Relationships. Whew.

I’m not sure how “Olive Kitteridge” escaped my attention for this long — the 2009 Pulitzer winner and much beloved tale of a Crosby, Maine reluctant busybody. My dad sent the paperback and hardcover of the 2019 followup, “Olive, Again” late last summer, and I promised myself after I finished Barack Obama’s memoir I would dive in.

“Something lighter,” I said to myself.

Riiiight.

Despite the fact that while reading this book I experienced this sense of gnawing agitation, I kind of loved it. With each chapter, Strout breaks down a different relationship to its essential elements — the people involved and the emotions felt. Whether it’s Olive and her husband, Henry; Henry and his pharmacy assistant, Denise; a hardware store owner and a lonely woman; Winnie and her sister Julie …Strout takes care to bring these fictional characters in very real, messy ways. Their stories are emotional, and some of them are indeed about love, but they’re not … lovely. Well, maybe the last one. OK, the last one. But a lot of them? Uncomfortable. Awkward. Sad.

I mean, Olive and her son, Christopher. Ouch.

I’m sure there’s a fan page somewhere, a group of people that have long-since staked out their favorite resident of Crosby and spun off another series of fan fiction around them. Did Julie end up with Bruce? Did Jane leave Bobby? Is Marlene going to kill Kerry? And yikes is Christopher still married to Ann? Ah, so many questions!

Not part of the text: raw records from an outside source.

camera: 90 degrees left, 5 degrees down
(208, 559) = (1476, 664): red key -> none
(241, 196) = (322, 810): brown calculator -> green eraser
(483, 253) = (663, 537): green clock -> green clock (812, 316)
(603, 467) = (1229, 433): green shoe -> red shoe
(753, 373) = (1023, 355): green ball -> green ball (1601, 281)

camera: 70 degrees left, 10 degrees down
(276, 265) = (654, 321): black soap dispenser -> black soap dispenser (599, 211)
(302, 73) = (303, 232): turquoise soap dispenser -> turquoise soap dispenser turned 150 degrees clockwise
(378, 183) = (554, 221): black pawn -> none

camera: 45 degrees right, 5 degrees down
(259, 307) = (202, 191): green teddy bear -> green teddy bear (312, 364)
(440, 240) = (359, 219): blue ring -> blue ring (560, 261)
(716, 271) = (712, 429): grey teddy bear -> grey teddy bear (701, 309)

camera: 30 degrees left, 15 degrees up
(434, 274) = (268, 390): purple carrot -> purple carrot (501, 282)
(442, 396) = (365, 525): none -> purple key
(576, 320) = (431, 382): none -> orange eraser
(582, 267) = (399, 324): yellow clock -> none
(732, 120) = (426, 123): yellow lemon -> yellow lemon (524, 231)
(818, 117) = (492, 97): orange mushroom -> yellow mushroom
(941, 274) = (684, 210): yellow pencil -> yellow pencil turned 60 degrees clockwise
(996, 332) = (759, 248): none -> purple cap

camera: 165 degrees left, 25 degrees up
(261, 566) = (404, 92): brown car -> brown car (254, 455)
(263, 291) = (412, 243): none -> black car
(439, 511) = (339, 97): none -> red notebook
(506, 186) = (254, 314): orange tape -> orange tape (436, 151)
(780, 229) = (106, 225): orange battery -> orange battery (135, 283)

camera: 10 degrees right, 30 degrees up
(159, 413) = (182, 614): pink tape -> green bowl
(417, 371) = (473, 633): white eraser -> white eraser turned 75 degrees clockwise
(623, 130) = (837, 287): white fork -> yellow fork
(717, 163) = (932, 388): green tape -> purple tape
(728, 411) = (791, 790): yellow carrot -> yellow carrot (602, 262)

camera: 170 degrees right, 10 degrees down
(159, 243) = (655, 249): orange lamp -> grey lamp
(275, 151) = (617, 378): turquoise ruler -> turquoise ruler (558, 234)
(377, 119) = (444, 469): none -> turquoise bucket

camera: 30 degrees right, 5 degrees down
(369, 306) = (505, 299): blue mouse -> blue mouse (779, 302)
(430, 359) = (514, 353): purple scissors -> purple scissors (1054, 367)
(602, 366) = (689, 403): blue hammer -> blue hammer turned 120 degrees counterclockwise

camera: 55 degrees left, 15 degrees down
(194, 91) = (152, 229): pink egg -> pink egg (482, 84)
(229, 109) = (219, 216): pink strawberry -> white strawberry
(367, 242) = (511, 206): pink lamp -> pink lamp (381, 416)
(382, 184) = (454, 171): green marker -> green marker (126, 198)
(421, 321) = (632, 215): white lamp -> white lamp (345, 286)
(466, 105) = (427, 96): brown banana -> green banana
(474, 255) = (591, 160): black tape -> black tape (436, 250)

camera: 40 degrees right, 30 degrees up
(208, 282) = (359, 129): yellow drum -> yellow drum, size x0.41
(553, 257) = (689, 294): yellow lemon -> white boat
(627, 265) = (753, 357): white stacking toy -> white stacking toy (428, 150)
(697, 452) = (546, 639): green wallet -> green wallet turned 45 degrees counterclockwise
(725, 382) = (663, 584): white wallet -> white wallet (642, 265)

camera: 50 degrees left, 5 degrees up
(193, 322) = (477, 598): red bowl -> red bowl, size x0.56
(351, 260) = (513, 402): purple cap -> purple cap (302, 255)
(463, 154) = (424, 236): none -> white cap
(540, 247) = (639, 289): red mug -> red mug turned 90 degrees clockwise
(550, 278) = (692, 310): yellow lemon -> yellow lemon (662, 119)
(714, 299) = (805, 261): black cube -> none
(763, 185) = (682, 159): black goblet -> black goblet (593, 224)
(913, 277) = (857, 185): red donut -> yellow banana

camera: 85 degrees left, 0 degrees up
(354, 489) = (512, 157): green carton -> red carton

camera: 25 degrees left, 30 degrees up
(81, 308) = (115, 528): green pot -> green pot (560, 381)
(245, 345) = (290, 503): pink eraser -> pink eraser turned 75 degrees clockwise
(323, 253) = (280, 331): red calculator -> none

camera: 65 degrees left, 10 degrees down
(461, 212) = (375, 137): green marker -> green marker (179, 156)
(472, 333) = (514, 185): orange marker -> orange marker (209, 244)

If you become easily anxious and prefer your fiction to be complete escapism, I can see where “Olive” could be off-putting. But I liked the window into the world that is Crosby, and found myself wondering what kinds of stories lie behind the doors of all the homes I walk by with my dog every day. I will get to the sequel eventually — I want to let this one sit on my brain for a bit. Maybe watch the miniseries. And mostly, just kind of wonder what Olive is up to these days.